What is the core of a neutron star made of? It could be neutrons or it could be free quarks, the fundamental particles that combine to form protons and neutrons but which are not usually found in isolation. The paper by Steiner et al. cannot distinguish between these two possibilities, but there is potential to do so with future neutron star work.
There are many other interesting and important results about neutron stars. Regarding their structure, there are the very strong constraints that have come from pulsar work, such as the mass measurement of (1.97+/-0.04) solar masses by Demorest et al. (2010), with Scott Ransom as a co-author, that has already accumulated over 400 citations! An even larger neutron star mass might have been found by Romani et al. (2012). Then there are the astonishing spin rates that these incredibly massive, city-sized objects can reach, such as PSR J1748-2446ad which spins around 716 times a second, as reported by Hessels et al. (2006), with Ransom and Victoria Kaspi as co-authors.

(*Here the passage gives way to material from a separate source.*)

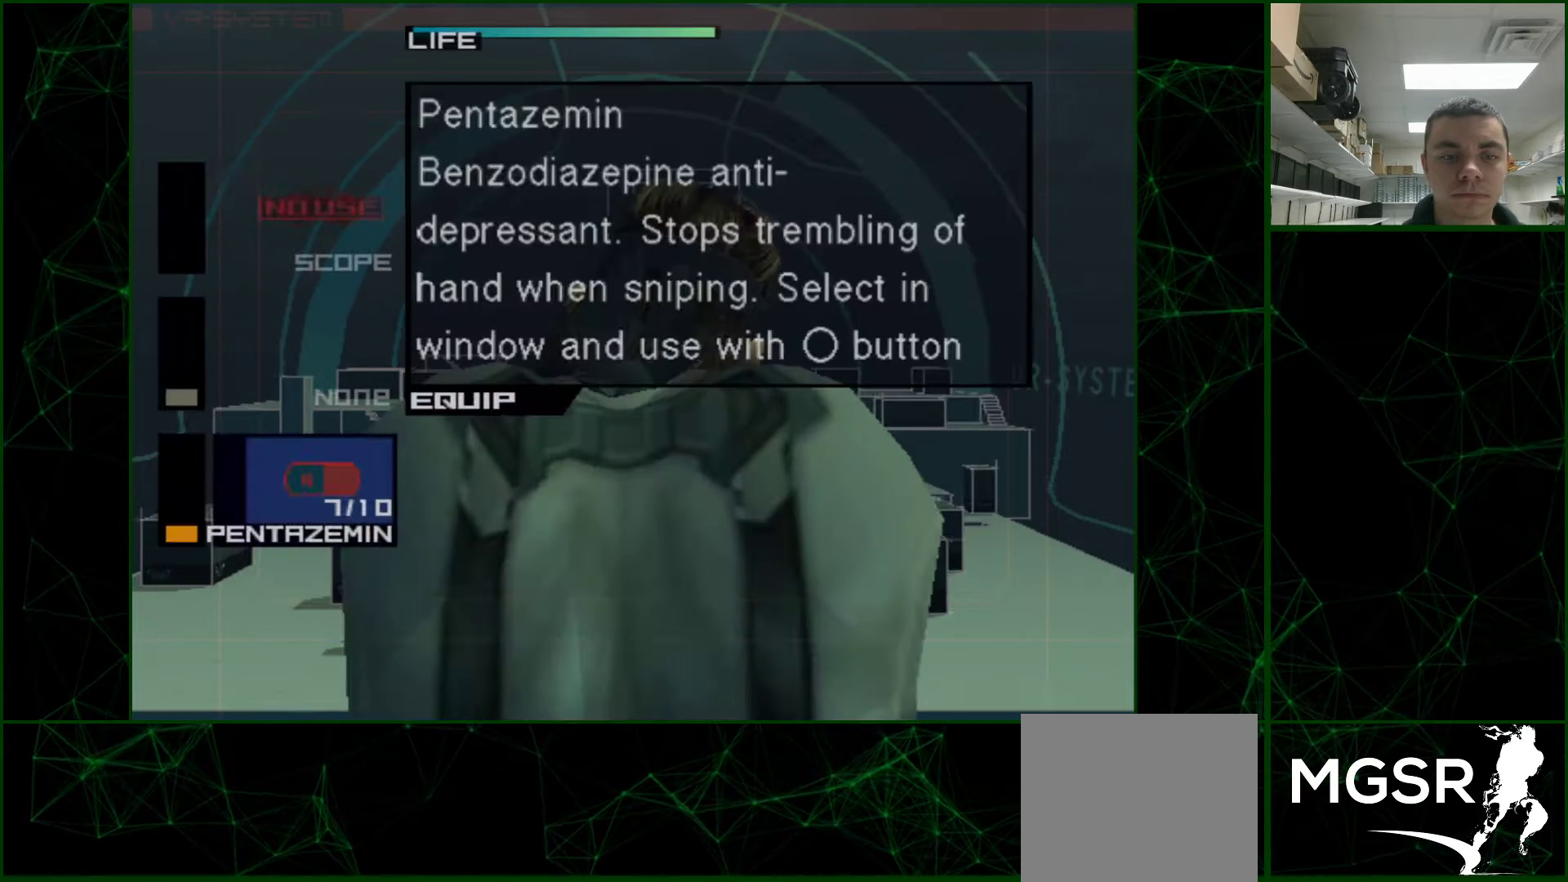
{"buttons": [], "events": [[33, "CIRCLE", "up"], [83, "CIRCLE", "down"], [133, "CIRCLE", "up"], [167, "CIRCLE", "down"], [233, "CIRCLE", "up"], [267, "CIRCLE", "down"], [317, "CIRCLE", "up"], [367, "CIRCLE", "down"], [400, "CIRCLE", "up"], [483, "L2", "up"]]}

I will continue to follow developments in neutron star research closely, as part of my job with Chandra but also because of my excellent location at Harvard-Smithsonian Center for Astrophysics (CfA), which has a regular stream of visitors covering a wide range of astrophysics. For example, Scott Ransom is giving a talk in early April about NANOGrav.
In the meantime, I may write a blog post or two on black holes, which are rumored to be interesting objects.